Objective-C でいいのでは? 論

しかし、こうして見てみると

  • パフォーマンスは高速であるとはいえ、Objective-C で普通に書いた場合とは、当然同じ
  • RubyMotion 用の rubygems は最初は有り難かったけど、使い込むうちに限定的にしか使わなくなった
  • 無理に Ruby 的なスタイルを採用するのはやめて、Objective-C スタイルに寄せるようになった
  • Cocoapods を初めとする Objective-C なサードパーティを使うことができる、とはいえこれは Objective-C であれば当然のこと

という感想になっていて、合理的に考えると、Ruby 組み込みのクラスが便利だという意外は、普通に Objective-C + Xcode で書けばそれでいいじゃないかという結論に達しそうな雰囲気があります。Objective-C の処理系も年々バージョンアップして簡単になってきているし、RubyMotion での (Rubyらしさをあまり追求しない) コードと Objective-C で書かれた同じコードを比較しても、そこに明らかな生産性の差が現れるかというと、そんなことも全くないと思います。

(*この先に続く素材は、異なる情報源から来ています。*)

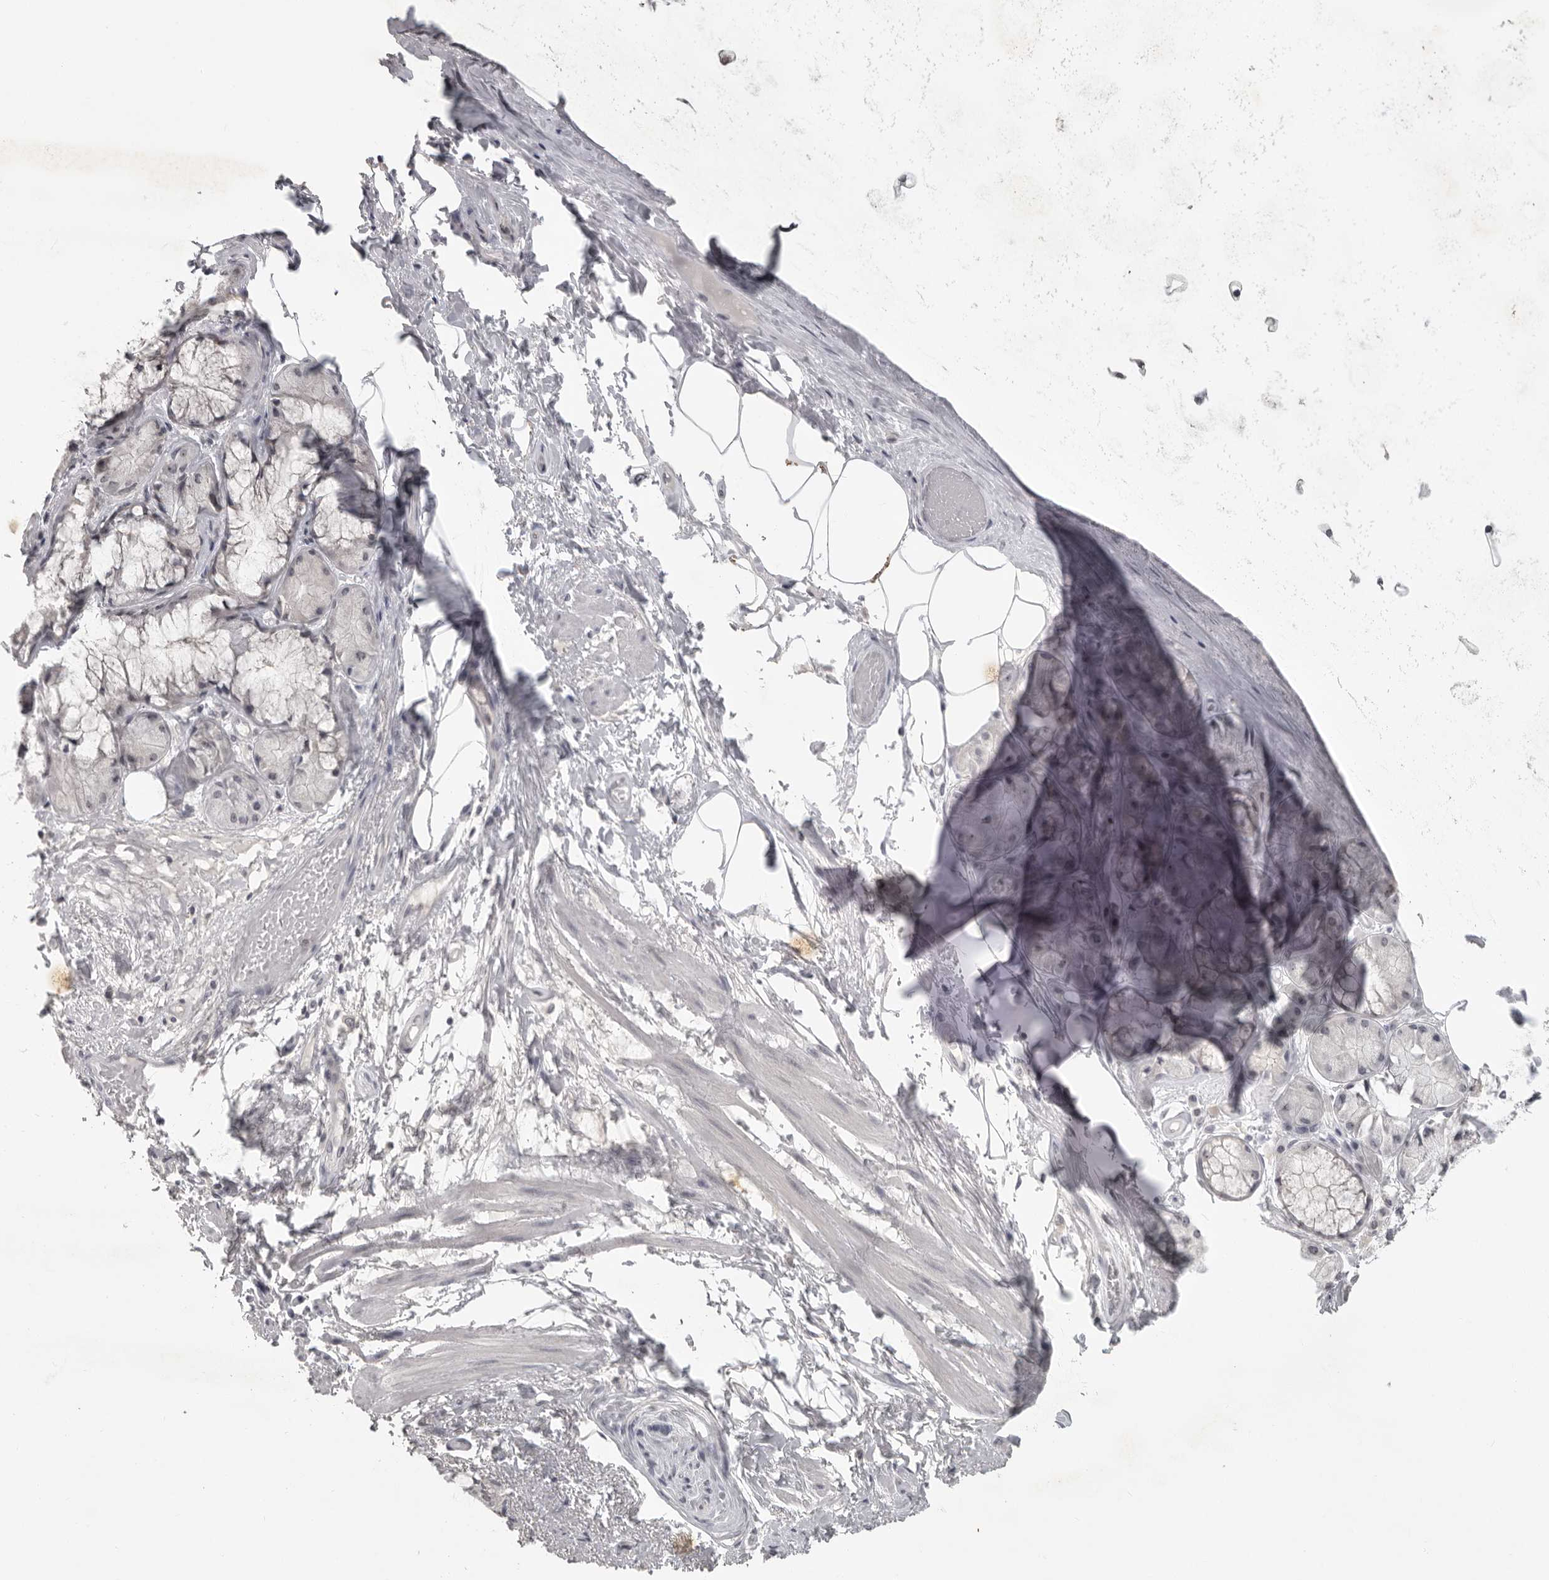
{"staining": {"intensity": "weak", "quantity": ">75%", "location": "nuclear"}, "tissue": "adipose tissue", "cell_type": "Adipocytes", "image_type": "normal", "snomed": [{"axis": "morphology", "description": "Normal tissue, NOS"}, {"axis": "topography", "description": "Bronchus"}], "caption": "A high-resolution image shows immunohistochemistry staining of unremarkable adipose tissue, which displays weak nuclear positivity in approximately >75% of adipocytes.", "gene": "MRTO4", "patient": {"sex": "male", "age": 66}}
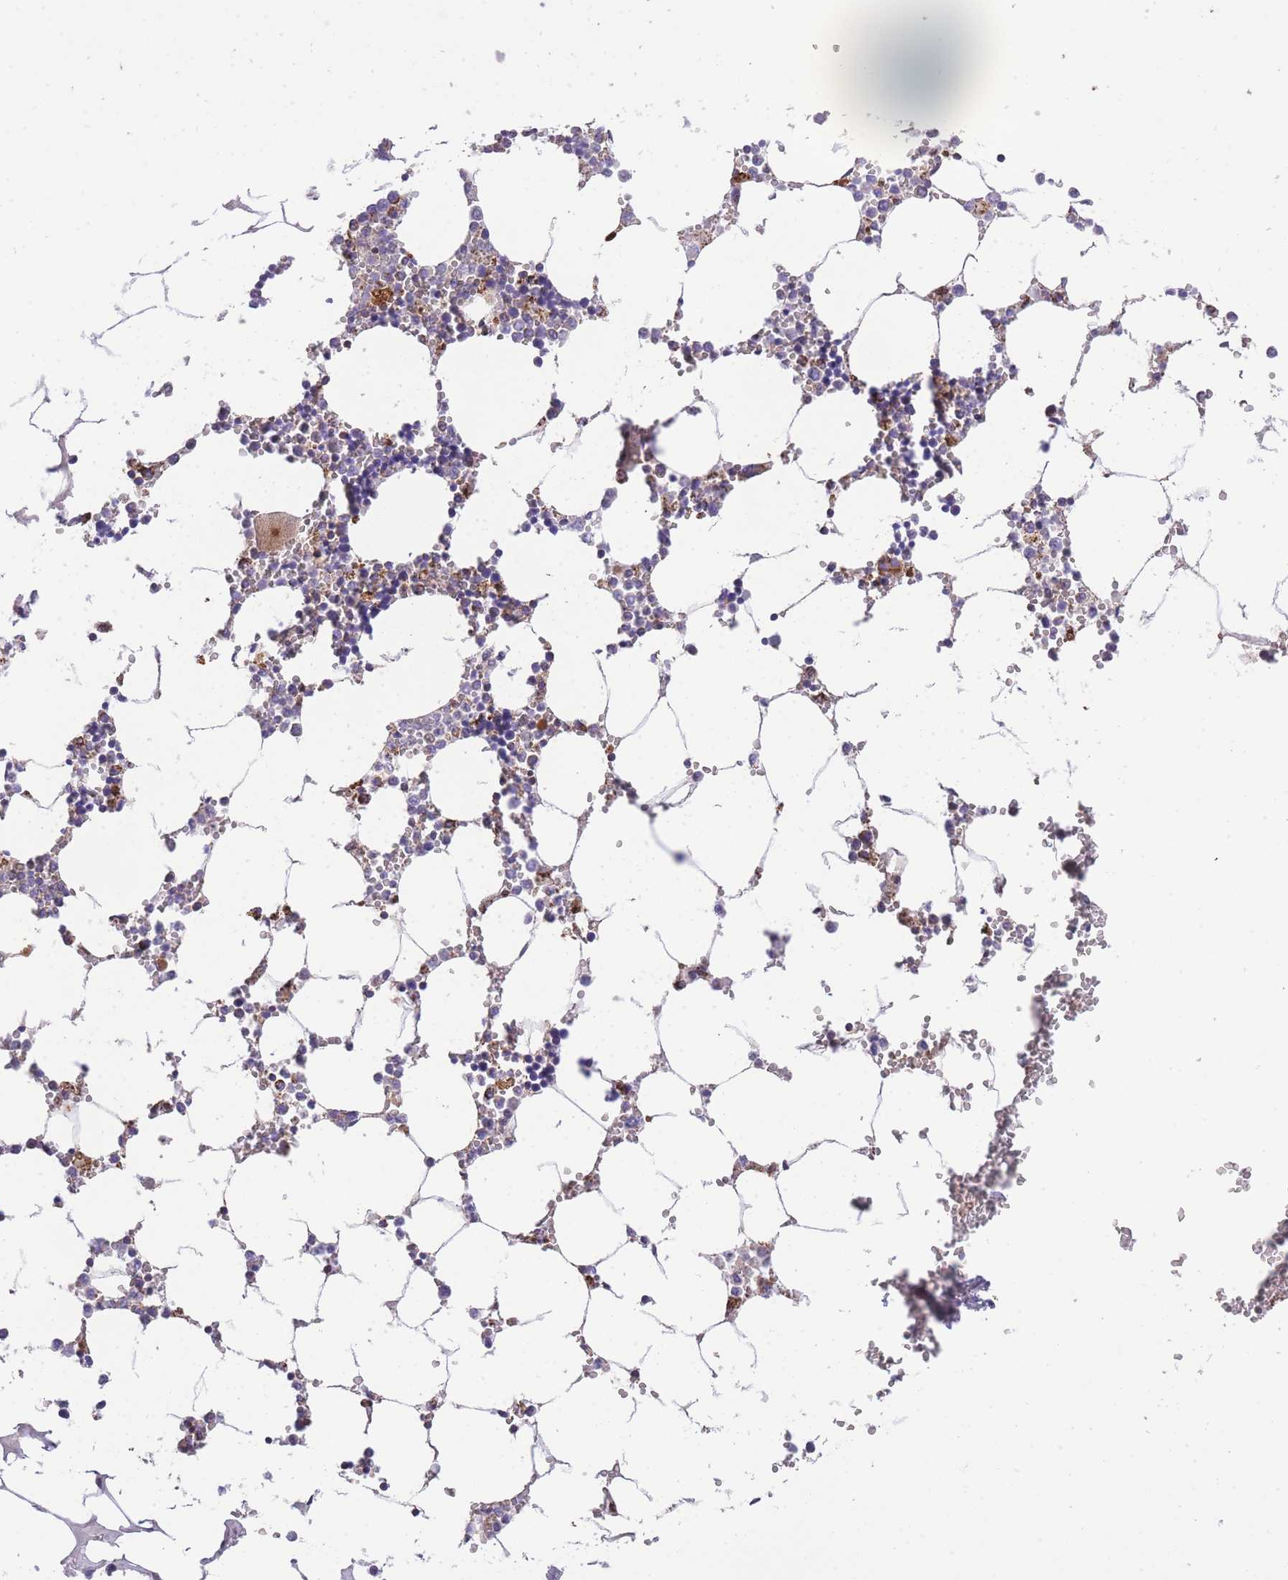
{"staining": {"intensity": "moderate", "quantity": "<25%", "location": "cytoplasmic/membranous"}, "tissue": "bone marrow", "cell_type": "Hematopoietic cells", "image_type": "normal", "snomed": [{"axis": "morphology", "description": "Normal tissue, NOS"}, {"axis": "topography", "description": "Bone marrow"}], "caption": "About <25% of hematopoietic cells in benign human bone marrow display moderate cytoplasmic/membranous protein staining as visualized by brown immunohistochemical staining.", "gene": "ST3GAL3", "patient": {"sex": "male", "age": 54}}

しかし実際には、RubyMotion でのアプリ開発には、Objective-C + Xcode でのそれとの間に何か言語化しづらい性質の違いがあるように思います。自分はそれほど Ruby という言語に思い入れのある方ではありませんが、生粋の Rubyist が何か Ruby に「気持ちがいい」とか「楽しい」とか、個別機能論ではなく総体としての Ruby にそういう体験を感じたりするように、RubyMotion にもまた、個別の事象だけを切り取って議論したときにはわからない手触り感の良さのようなものがあるように思います。その手触り感の魅力に関しては一年以上使い続けても色あせないばかりか、使い込むほどますます手に馴染んでいくので、ちょっと RubyMotion なしでの iOS 開発というのは考えにくい。そんなわけで自分はこれからも、HBFav のようなライフワークには変わらず RubyMotion を使い続けようと思っています。

逆に、例えば仕事でやるプロジェクトなんかで、Objective-C ではなく RubyMotion を採用すべき! ということは、自分は主張しません。各論で見た場合にその主張に説得力を持たせることができませんし、複数人数での開発では、やはり標準的な環境、Objective-C の堅牢さみたいなもののメリットの方が重要になってくると思います。その辺を十分分かった上でRubyMotion で本格的なアプリを開発しているというプロジェクト、例えば 37 Signals なんかを、面白いなあと思ってウォッチしたりはしています。

その他にもこの辺が良かった/課題だな、ということに

  • 開発元の HipByte のサポートとか、ユーザーとの近さ
  • (RubyMotion が薄い実装であるがゆえに) iOS 6 から iOS 7 へのキャッチアップに一切のタイムラグがなかったこと
  • 普段 Web 開発で使い慣れてる道具が使える
  • Objective-C と RubyMotion の間での知識移転が楽
  • 日本の RubyMotion コミュニティが楽しい (毎月のもくもく会がなかったら、途中で開発の手が止まっていたかもしれない・・・)
  • テストが書きやすい、という利点があまり活かせてない

みたいなことも挙げられますが、長くなってきたのでこの辺にしておきましょう。